→ **ASSIGNMENT**
Taking the data below, please print only the lines from the line holding "Video-Analytics" to the line holding "anche quello relativo", inclusive, with pictures omitted.

→ **SUPPLIED INFORMATION**
# # #
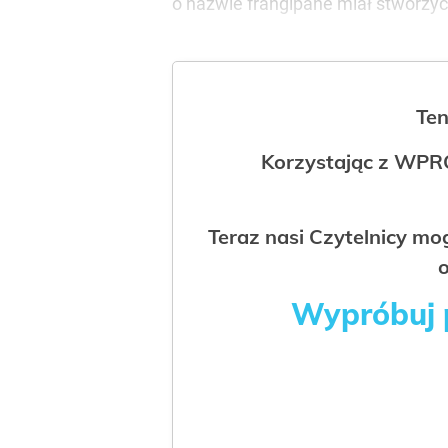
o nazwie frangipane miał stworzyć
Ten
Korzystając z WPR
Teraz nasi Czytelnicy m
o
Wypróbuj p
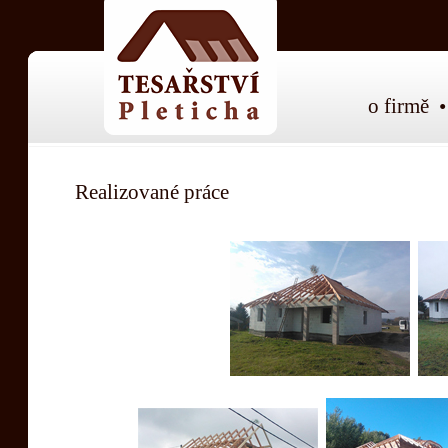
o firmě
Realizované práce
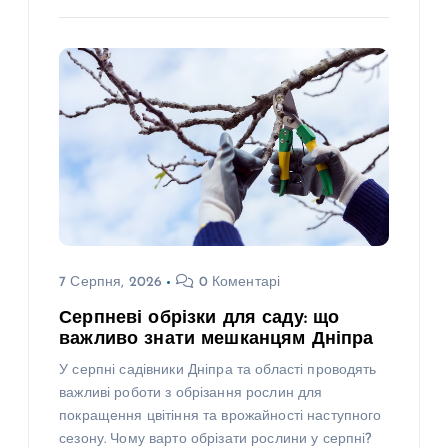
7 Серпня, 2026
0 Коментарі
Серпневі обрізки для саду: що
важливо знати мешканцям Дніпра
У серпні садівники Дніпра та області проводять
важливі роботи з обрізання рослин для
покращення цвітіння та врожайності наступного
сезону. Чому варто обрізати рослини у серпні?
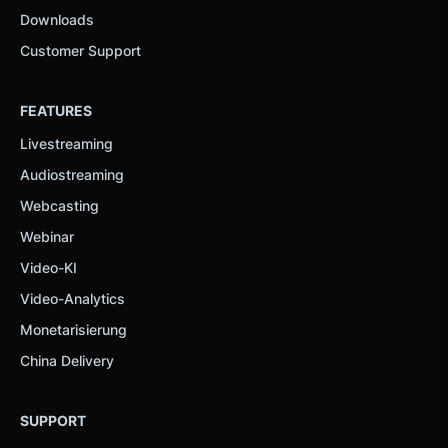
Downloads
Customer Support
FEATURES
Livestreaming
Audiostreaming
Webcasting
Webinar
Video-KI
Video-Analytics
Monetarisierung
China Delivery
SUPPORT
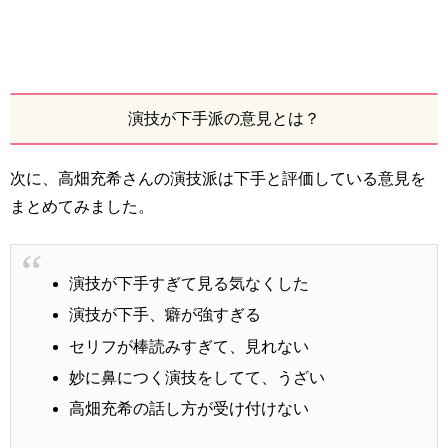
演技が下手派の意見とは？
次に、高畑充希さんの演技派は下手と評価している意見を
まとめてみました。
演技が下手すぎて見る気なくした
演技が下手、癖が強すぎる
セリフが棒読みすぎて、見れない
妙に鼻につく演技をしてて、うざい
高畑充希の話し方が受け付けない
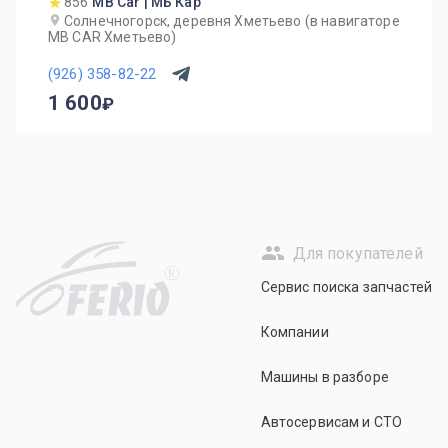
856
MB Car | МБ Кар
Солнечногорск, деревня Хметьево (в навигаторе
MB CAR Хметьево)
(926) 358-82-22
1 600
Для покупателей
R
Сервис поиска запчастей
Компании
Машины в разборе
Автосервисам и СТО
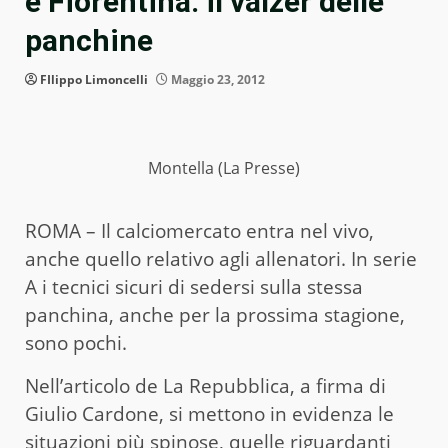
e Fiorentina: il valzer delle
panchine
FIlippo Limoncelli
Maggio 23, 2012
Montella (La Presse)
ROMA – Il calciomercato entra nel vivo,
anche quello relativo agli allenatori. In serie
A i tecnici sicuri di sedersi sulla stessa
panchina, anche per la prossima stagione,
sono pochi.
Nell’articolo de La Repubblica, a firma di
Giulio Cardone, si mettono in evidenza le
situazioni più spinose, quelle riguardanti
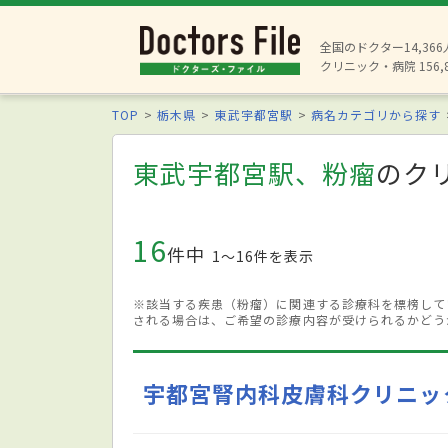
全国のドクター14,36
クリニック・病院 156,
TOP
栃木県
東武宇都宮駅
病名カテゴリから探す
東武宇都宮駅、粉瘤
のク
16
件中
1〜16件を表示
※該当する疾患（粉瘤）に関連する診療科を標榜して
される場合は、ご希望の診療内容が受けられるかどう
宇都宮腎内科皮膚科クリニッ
# # #
→ **TASK RESULT**
Video-Analytics
Monetarisierung
China Delivery
SUPPORT
演技が下手派の意見とは？
次に、高畑充希さんの演技派は下手と評価している意見を
まとめてみました。
演技が下手すぎて見る気なくした
演技が下手、癖が強すぎる
セリフが棒読みすぎて、見れない
妙に鼻につく演技をしてて、うざい
高畑充希の話し方が受け付けない
856
MB Car | МБ Кар
Солнечногорск, деревня Хметьево (в навигаторе
MB CAR Хметьево)
(926) 358-82-22
1 600
Для покупателей
R
Сервис поиска запчастей
Компании
Машины в разборе
Автосервисам и СТО
e Fiorentina: il valzer delle
panchine
FIlippo Limoncelli
Maggio 23, 2012
Montella (La Presse)
ROMA – Il calciomercato entra nel vivo,
anche quello relativo agli allenatori. In serie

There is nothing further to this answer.